Leider steht uns heute im Kampf gegen die Rindertuberkulose
noch kein wirksamer Impfstoff zur Verfügung, obschon
seit über 50 Jahren eifrig nach einem solchen geforscht worden
ist. Trotzdem oder gerade deshalb setzt die Veterinär-Medizin
ihre Anstrengungen intensiv fort.
Bei uns hat das staatliche Tuberkulosebekämpfungsverfahren
auf freiwilliger Basis durch hygienische Massnahmen und Ausmerzung
der offen tuberkulösen Tiere sehr befriedigende Resultate
gezeigt. Ganze Gegenden, namentlich in den Zuchtgebieten,
sind innert wenig Jahren praktisch von der Rindertuberkulose
befreit worden.
Neben der Tuberkulose ist wirtschaftlich auch der Abortus-Bang
bedeutungsvoll, der unter den Haustieren am häufigsten
beim Rind vorkommt. Bei der weiten Verbreitung dieser bakteriellen
Infektionskrankheit erleidet die Landwirtschaft durch
Verunmöglichung der Nachzucht, Nachkrankheiten der Muttertiere,
Abmagerung, Rückgang der Milchergiebigkeit und Unfruchtbarkeit
Verluste, die sich schätzungsweise jährlich auf
rund 9 Millionen Franken belaufen.
Diese Krankheit ist auch auf den Menschen übertragbar, wo
sie allerdings andere Erscheinungen macht als beim Rind.

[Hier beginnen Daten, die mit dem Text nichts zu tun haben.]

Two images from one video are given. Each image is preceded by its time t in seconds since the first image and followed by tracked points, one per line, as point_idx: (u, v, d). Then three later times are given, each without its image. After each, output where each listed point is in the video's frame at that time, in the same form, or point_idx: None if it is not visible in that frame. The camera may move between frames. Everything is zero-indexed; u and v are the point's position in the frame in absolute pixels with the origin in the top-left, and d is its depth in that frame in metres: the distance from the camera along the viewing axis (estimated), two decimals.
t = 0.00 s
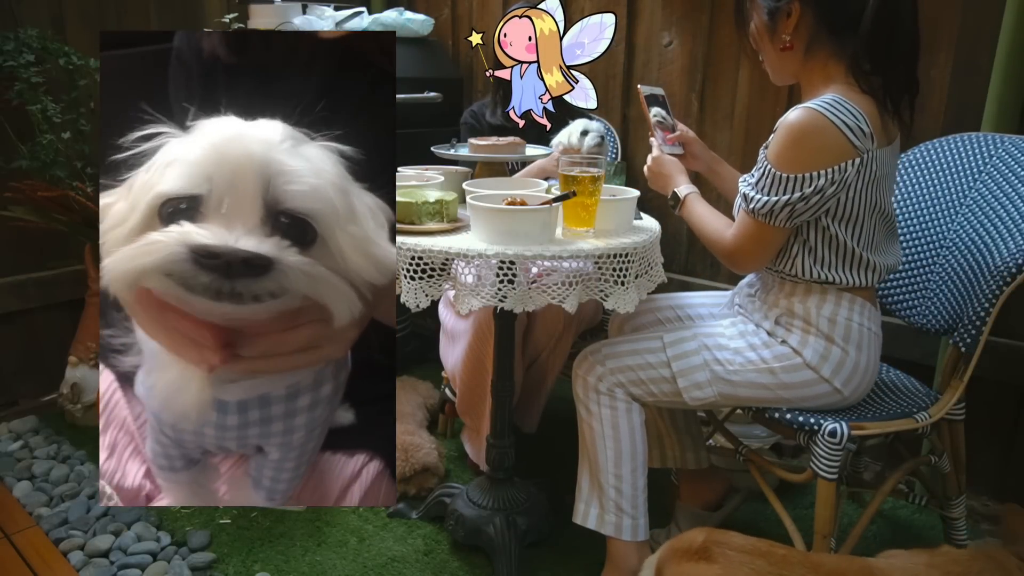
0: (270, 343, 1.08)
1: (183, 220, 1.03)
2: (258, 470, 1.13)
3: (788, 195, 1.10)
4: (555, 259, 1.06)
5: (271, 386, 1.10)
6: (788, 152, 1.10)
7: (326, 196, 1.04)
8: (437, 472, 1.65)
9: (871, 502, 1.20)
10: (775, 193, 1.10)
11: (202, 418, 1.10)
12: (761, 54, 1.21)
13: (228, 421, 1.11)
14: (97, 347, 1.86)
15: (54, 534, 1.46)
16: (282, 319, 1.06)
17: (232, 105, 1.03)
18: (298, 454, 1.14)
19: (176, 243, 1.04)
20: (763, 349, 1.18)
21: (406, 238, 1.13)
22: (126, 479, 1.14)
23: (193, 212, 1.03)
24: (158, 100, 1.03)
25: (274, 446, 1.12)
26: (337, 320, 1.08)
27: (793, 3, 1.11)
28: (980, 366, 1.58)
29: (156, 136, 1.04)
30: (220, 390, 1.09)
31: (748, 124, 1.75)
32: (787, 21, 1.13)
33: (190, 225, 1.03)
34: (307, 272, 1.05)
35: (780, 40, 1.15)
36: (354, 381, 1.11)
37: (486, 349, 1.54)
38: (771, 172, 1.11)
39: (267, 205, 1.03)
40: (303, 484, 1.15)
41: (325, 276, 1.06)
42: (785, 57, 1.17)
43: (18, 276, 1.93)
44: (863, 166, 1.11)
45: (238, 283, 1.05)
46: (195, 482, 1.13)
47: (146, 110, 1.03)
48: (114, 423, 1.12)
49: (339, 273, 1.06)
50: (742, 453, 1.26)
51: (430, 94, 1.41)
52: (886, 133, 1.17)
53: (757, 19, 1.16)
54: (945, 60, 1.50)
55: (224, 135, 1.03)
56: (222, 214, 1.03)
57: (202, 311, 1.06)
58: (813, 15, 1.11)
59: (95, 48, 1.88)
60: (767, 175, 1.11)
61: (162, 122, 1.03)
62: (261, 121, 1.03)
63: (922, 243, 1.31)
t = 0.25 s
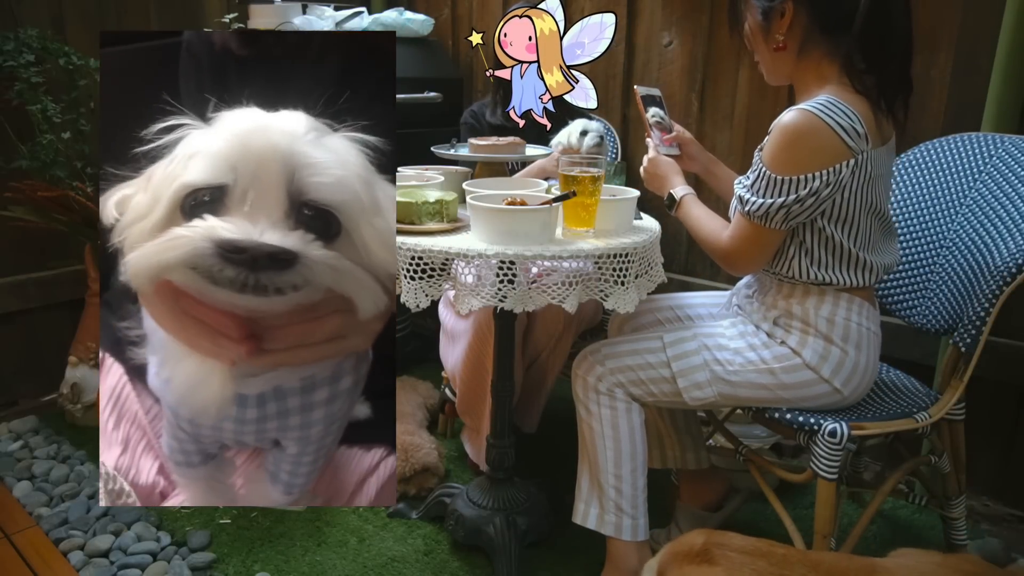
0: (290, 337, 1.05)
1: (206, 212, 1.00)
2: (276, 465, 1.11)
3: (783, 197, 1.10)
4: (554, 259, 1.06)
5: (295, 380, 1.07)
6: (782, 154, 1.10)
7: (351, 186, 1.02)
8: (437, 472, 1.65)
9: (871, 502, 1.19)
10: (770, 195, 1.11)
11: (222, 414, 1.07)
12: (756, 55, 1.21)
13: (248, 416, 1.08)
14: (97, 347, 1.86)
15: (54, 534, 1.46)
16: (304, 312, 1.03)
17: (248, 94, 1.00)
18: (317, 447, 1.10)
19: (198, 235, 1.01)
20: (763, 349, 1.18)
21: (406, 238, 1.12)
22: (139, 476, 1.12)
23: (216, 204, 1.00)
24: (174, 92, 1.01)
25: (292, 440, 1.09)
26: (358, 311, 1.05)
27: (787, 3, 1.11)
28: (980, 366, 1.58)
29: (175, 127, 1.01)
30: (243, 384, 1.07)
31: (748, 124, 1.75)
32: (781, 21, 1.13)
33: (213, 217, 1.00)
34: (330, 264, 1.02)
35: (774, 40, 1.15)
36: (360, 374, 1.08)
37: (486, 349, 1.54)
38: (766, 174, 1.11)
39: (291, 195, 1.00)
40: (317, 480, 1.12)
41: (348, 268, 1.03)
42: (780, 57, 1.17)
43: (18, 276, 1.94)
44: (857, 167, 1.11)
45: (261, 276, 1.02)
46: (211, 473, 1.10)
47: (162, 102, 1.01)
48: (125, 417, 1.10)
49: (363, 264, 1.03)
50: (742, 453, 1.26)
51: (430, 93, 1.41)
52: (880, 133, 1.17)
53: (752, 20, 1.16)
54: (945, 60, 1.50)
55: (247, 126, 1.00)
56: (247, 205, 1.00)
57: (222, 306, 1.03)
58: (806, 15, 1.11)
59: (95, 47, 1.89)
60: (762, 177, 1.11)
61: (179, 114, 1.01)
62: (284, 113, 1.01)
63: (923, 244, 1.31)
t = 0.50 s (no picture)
0: (296, 329, 1.03)
1: (210, 201, 0.98)
2: (283, 460, 1.10)
3: (777, 195, 1.10)
4: (554, 259, 1.06)
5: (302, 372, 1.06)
6: (775, 152, 1.10)
7: (357, 174, 1.00)
8: (437, 472, 1.65)
9: (871, 502, 1.20)
10: (764, 193, 1.11)
11: (229, 407, 1.06)
12: (754, 54, 1.21)
13: (255, 410, 1.07)
14: (97, 347, 1.86)
15: (54, 534, 1.46)
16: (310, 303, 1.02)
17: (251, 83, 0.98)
18: (324, 442, 1.10)
19: (203, 226, 0.99)
20: (763, 350, 1.18)
21: (406, 238, 1.12)
22: (146, 473, 1.10)
23: (219, 194, 0.98)
24: (175, 82, 0.98)
25: (300, 434, 1.09)
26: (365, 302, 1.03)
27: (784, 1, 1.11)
28: (980, 366, 1.58)
29: (177, 117, 0.99)
30: (248, 377, 1.05)
31: (748, 124, 1.75)
32: (779, 20, 1.13)
33: (217, 207, 0.98)
34: (337, 254, 1.01)
35: (772, 38, 1.15)
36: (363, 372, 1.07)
37: (486, 349, 1.54)
38: (759, 172, 1.11)
39: (296, 184, 0.98)
40: (324, 473, 1.11)
41: (355, 258, 1.01)
42: (778, 55, 1.17)
43: (18, 276, 1.93)
44: (851, 165, 1.11)
45: (266, 266, 1.00)
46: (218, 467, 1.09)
47: (162, 93, 0.99)
48: (130, 414, 1.08)
49: (370, 254, 1.01)
50: (742, 453, 1.26)
51: (430, 93, 1.41)
52: (875, 131, 1.17)
53: (750, 18, 1.16)
54: (945, 60, 1.50)
55: (248, 114, 0.98)
56: (251, 195, 0.99)
57: (226, 297, 1.02)
58: (804, 13, 1.12)
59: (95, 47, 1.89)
60: (756, 175, 1.12)
61: (181, 104, 0.98)
62: (287, 101, 0.99)
63: (923, 244, 1.31)
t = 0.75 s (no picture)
0: (288, 315, 1.02)
1: (202, 187, 0.97)
2: (287, 449, 1.09)
3: (780, 201, 1.09)
4: (554, 260, 1.06)
5: (299, 359, 1.04)
6: (777, 156, 1.10)
7: (349, 156, 0.99)
8: (437, 472, 1.65)
9: (871, 502, 1.19)
10: (767, 199, 1.10)
11: (228, 399, 1.05)
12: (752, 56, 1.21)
13: (257, 399, 1.05)
14: (97, 347, 1.86)
15: (54, 534, 1.46)
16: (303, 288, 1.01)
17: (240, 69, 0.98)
18: (329, 429, 1.09)
19: (195, 213, 0.98)
20: (763, 349, 1.18)
21: (406, 238, 1.12)
22: (148, 468, 1.10)
23: (211, 180, 0.97)
24: (164, 71, 0.99)
25: (304, 422, 1.08)
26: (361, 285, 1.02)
27: (782, 3, 1.11)
28: (980, 366, 1.58)
29: (167, 105, 0.99)
30: (243, 366, 1.04)
31: (749, 124, 1.75)
32: (776, 22, 1.13)
33: (209, 194, 0.97)
34: (331, 238, 1.00)
35: (770, 41, 1.15)
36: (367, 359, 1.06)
37: (486, 349, 1.54)
38: (762, 178, 1.11)
39: (289, 167, 0.98)
40: (328, 463, 1.11)
41: (350, 241, 1.00)
42: (776, 57, 1.17)
43: (18, 276, 1.94)
44: (853, 170, 1.11)
45: (259, 251, 0.99)
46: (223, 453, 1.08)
47: (152, 82, 0.99)
48: (132, 410, 1.07)
49: (365, 237, 1.01)
50: (742, 453, 1.26)
51: (430, 94, 1.41)
52: (876, 133, 1.17)
53: (747, 20, 1.16)
54: (945, 60, 1.50)
55: (239, 99, 0.97)
56: (245, 181, 0.98)
57: (220, 283, 1.01)
58: (801, 15, 1.11)
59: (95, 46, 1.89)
60: (759, 181, 1.11)
61: (170, 92, 0.98)
62: (276, 83, 0.98)
63: (923, 244, 1.31)
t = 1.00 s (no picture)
0: (300, 323, 1.02)
1: (215, 196, 0.98)
2: (288, 452, 1.09)
3: (776, 200, 1.09)
4: (554, 259, 1.06)
5: (309, 365, 1.04)
6: (774, 156, 1.10)
7: (362, 164, 0.99)
8: (437, 472, 1.65)
9: (871, 502, 1.19)
10: (764, 198, 1.10)
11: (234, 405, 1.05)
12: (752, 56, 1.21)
13: (262, 403, 1.06)
14: (97, 347, 1.86)
15: (54, 534, 1.46)
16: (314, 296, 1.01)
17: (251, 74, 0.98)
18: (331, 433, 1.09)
19: (208, 223, 0.98)
20: (763, 349, 1.18)
21: (406, 238, 1.12)
22: (146, 467, 1.09)
23: (225, 189, 0.97)
24: (175, 75, 0.98)
25: (306, 426, 1.07)
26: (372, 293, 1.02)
27: (781, 3, 1.11)
28: (980, 366, 1.58)
29: (178, 111, 0.98)
30: (255, 372, 1.04)
31: (749, 123, 1.75)
32: (776, 21, 1.13)
33: (222, 203, 0.98)
34: (343, 247, 1.00)
35: (769, 40, 1.15)
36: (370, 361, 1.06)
37: (486, 349, 1.54)
38: (759, 177, 1.10)
39: (301, 177, 0.98)
40: (330, 465, 1.10)
41: (362, 250, 1.01)
42: (776, 57, 1.17)
43: (18, 276, 1.93)
44: (850, 168, 1.11)
45: (271, 261, 0.99)
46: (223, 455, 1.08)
47: (161, 86, 0.99)
48: (129, 409, 1.06)
49: (376, 245, 1.01)
50: (742, 453, 1.26)
51: (430, 93, 1.41)
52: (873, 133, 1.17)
53: (747, 20, 1.16)
54: (945, 60, 1.50)
55: (252, 108, 0.97)
56: (258, 191, 0.98)
57: (232, 291, 1.01)
58: (801, 15, 1.11)
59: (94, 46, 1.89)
60: (755, 180, 1.11)
61: (181, 97, 0.98)
62: (290, 92, 0.98)
63: (922, 244, 1.31)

Gefährdet sind Personen, die viel mit kranken Tieren in Berührung
kommen, also in erster Linie Tierärzte, Landwirte und
Metzger. Diese beruflichen Infektionen stellen sich meistens
nach dem Kontakt mit infiziertem Material bei Hautverletzungen
ein.
Abortus-Bang infizierte Kühe scheiden die Erreger auch mit
der Milch aus. Deshalb bedeuten Rohmilch und deren Produkte
somit ebenfalls eine gewisse Infektionsgefahr, die indes doch
nicht sehr gross zu sein scheint, indem solche Erkrankungen nur
selten auftreten, neuerdings sogar bestritten werden.
Für die Bekämpfung des Rinderabortus-Bang sind auch noch
keine sicheren Schutz- und Heilverfahren bekannt. Dagegen bietet
nach wie vor die strikte Durchführung von hygienischen
Massnahmen die beste Gewähr zur Eindämmung dieser Seuche.

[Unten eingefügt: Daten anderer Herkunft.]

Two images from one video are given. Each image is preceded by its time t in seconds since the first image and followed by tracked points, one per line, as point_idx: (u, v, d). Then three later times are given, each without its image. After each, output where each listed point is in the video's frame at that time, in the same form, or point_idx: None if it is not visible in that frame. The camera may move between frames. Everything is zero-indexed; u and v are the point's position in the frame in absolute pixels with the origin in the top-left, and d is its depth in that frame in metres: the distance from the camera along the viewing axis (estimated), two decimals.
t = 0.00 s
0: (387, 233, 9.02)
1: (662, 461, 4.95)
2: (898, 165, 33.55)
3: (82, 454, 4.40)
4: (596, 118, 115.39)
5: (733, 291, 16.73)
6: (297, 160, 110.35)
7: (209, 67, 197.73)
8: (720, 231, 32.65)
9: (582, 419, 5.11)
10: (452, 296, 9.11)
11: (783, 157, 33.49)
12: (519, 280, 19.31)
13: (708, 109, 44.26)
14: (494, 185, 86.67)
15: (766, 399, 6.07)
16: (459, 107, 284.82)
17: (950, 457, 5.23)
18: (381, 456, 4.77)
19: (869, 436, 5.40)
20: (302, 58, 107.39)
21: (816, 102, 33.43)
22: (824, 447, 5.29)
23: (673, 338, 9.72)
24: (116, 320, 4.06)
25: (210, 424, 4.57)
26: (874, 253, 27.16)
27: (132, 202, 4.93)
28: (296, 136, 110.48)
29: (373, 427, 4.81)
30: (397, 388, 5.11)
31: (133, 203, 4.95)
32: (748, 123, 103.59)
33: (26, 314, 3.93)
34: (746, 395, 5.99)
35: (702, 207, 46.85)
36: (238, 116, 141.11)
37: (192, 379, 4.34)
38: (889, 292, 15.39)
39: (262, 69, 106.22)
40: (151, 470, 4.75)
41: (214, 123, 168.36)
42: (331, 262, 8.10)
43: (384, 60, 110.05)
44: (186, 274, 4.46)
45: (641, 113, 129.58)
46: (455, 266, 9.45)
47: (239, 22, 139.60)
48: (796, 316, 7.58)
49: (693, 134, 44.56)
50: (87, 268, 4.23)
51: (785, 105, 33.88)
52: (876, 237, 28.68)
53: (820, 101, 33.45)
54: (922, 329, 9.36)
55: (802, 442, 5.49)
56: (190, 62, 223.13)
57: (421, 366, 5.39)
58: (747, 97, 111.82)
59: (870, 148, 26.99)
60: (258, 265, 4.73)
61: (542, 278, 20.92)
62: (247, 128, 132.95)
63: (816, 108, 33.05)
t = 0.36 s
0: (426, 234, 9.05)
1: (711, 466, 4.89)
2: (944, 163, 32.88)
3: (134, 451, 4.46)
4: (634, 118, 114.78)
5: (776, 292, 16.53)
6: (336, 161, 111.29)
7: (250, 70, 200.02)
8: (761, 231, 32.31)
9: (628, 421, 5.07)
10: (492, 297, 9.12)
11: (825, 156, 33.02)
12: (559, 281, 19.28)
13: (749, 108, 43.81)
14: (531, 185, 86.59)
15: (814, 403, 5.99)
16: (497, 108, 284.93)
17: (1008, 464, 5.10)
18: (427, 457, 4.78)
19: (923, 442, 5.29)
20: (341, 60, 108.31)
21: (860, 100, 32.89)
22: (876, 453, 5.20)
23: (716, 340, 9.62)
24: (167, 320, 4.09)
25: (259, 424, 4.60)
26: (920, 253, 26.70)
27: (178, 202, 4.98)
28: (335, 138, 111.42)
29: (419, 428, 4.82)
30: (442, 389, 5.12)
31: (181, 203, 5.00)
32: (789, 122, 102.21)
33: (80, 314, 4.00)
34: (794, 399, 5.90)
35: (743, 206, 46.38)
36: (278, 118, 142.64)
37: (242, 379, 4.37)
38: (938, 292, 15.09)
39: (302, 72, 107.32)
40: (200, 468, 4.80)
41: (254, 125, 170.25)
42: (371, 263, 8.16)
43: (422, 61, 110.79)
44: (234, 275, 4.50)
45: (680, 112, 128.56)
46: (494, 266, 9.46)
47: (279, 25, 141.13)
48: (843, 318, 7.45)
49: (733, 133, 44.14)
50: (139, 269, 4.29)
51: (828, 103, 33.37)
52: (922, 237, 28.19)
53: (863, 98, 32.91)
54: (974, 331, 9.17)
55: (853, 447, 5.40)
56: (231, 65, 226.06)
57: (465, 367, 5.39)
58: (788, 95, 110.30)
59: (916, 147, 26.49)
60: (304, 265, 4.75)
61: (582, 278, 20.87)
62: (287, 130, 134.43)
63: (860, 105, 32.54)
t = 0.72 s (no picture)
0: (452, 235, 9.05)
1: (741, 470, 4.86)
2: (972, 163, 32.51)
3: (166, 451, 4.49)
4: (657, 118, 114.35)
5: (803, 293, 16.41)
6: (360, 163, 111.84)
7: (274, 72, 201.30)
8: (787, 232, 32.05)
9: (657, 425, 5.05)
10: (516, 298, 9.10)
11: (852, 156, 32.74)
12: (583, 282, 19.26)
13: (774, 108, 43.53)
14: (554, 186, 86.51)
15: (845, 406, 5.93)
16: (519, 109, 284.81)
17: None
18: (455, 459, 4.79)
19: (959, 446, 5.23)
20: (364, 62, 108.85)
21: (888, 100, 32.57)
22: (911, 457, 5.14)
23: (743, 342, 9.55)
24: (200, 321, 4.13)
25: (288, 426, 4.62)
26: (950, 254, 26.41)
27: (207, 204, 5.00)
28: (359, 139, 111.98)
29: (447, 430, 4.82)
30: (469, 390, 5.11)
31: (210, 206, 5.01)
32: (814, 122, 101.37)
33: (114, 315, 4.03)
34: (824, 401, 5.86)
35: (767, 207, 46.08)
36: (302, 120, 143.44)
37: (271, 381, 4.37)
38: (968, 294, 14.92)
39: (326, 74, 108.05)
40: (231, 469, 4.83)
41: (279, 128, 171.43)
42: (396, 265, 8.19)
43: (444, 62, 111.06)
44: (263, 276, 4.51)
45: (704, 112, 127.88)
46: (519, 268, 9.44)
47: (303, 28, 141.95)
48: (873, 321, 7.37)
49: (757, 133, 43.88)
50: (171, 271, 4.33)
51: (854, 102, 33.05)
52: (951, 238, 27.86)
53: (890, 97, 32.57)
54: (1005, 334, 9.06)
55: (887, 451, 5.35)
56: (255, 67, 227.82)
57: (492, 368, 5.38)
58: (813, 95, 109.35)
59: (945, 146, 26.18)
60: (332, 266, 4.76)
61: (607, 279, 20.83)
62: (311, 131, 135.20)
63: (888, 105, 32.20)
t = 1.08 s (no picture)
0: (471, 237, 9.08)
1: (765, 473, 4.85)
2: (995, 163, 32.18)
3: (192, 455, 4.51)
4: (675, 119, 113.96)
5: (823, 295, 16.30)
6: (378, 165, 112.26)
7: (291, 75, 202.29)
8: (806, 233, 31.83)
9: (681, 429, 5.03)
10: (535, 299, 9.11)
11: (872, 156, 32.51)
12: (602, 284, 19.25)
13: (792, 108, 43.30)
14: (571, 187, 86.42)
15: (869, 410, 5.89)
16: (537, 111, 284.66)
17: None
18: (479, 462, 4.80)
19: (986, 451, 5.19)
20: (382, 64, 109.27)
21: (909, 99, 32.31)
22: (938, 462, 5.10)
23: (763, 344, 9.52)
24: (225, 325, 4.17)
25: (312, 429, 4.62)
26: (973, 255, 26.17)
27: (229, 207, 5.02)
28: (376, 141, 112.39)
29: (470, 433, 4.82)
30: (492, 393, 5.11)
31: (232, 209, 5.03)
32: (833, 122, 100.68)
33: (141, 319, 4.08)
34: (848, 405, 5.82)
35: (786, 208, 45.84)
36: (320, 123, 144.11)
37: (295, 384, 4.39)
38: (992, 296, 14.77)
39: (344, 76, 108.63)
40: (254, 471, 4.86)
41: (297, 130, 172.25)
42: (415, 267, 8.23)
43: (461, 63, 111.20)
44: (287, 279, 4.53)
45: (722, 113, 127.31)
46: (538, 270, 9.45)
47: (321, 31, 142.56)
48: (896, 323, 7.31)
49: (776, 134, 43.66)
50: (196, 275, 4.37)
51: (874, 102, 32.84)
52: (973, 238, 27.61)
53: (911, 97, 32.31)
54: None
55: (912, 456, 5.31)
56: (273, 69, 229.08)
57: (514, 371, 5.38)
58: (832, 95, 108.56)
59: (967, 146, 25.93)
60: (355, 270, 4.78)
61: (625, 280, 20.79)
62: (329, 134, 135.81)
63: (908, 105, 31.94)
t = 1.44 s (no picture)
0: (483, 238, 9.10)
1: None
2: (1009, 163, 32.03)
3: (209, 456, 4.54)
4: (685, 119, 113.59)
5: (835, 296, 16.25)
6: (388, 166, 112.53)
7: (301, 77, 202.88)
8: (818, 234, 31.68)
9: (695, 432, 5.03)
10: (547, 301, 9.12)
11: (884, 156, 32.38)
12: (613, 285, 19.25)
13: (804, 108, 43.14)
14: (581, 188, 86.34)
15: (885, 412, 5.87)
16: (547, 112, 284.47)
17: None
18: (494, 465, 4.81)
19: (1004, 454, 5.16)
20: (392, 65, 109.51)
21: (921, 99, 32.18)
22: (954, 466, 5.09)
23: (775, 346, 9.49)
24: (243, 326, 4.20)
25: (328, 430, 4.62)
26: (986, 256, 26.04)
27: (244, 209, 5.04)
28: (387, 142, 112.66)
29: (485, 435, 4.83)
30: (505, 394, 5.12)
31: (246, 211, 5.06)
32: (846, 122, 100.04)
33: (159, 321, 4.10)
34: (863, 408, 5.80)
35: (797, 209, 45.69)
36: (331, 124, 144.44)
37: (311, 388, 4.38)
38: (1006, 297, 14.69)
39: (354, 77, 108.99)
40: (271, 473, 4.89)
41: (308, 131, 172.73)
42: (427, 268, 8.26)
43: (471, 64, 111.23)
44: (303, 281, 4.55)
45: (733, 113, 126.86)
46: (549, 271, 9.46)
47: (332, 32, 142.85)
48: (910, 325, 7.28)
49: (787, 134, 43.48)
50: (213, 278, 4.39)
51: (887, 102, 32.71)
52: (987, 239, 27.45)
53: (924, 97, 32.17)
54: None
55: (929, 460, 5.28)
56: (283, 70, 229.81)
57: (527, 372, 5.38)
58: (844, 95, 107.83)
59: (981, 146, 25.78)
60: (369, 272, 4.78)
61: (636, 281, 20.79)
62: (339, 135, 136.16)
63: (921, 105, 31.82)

Abschliessend möchte ich nun noch die neue Forschungsrichtung
erwähnen, die es sich zur Aufgabe macht, die wechselseitigen
Krankheitsbeziehungen zwischen Tier und Mensch besser
als bisher zu ergründen. Zu diesem Zwecke' ist im Jahre
1943 von Aerzten und Tierärzten die Schweizerische Arbeitsgemeinschaft
zur Erforschung und Bekämpfung Mensch und
Tier gemeinsam befallender Infektionskrankheiten gegründet
worden. Damit ist die alte Idee von der wissenschaftlichen
Fruchtbarkeit der Zusammenarbeit von Menschen- und Tiermedizin
neu aufgegriffen worden. Aehnliche Bestrebungen machen
sich neuerdings auch in andern Ländern bemerkbar. Wohl kennen
wir schon eine ganze Reihe von tierischen Krankheiten, die
auch die menschliche Gesundheit gefährden können, wie schon
erwähnt, die Tuberkulose, den Abortus-Bang, den Milzbrand oder
andere, wie den Rotz, den Schweinerotlauf, die Papageienkrankheit,
die Tollwut, oder solche, die durch Ekto- und Endoparasiten
hervorgerufen werden. Aber noch unabgeklärt sind
die Wechselbeziehungen bei andern, durch filtrierbare Vira hervorgerufene
Krankheiten des Zentralnervensystems, wie z. B. die
epidemische Encephalitis oder Schlafkrankheit des Menschen —
und die seuchenhafte Gehirn-Rückenmarksentzündung der
Pferde, oder die epidemische Kinderlähmung — und die Teschenerkrankheit
der Schweine. Sehr wahrscheinlich spielen
dabei Tier und Mensch als gegenseitige Infektionsquelle eine
weit grössere Rolle als wir heute noch ahnen. Diese Probleme
können sicherlich in enger Zusammenarbeit zwischen Arzt und
Tierarzt weitgehend gefördert und vielleicht, so hoffen wir,
zu einer Lösung gebracht werden.
Rückschauend können wir heute erkennen, dass es namentlich
zwei Faktoren waren, die der Tiermedizin den Weg gewiesen
haben, nämlich die Erhaltung des Tierbestandes, der für
die Volkswirtschaft von entscheidender Bedeutung ist und der
Schutz für die menschliche Gesundheit, die durch kranke Tiere
oder deren Produkte gefährdet werden kann. Aus ursprünglichem
Aberglauben und Empirie ist es allmählich auch in der
Tierheilkunde zum biologischen Erkennen der Probleme und zu
wissenschaftlich geleiteter Therapie gekommen. Die Tiermedizin
ist somit zu einem wichtigen Zweig der Volkswirtschaft und
der Wissenschaften geworden, an deren Gedeihen mitzuarbeiten
eine ihrer vornehmsten Aufgaben ist und bleibt.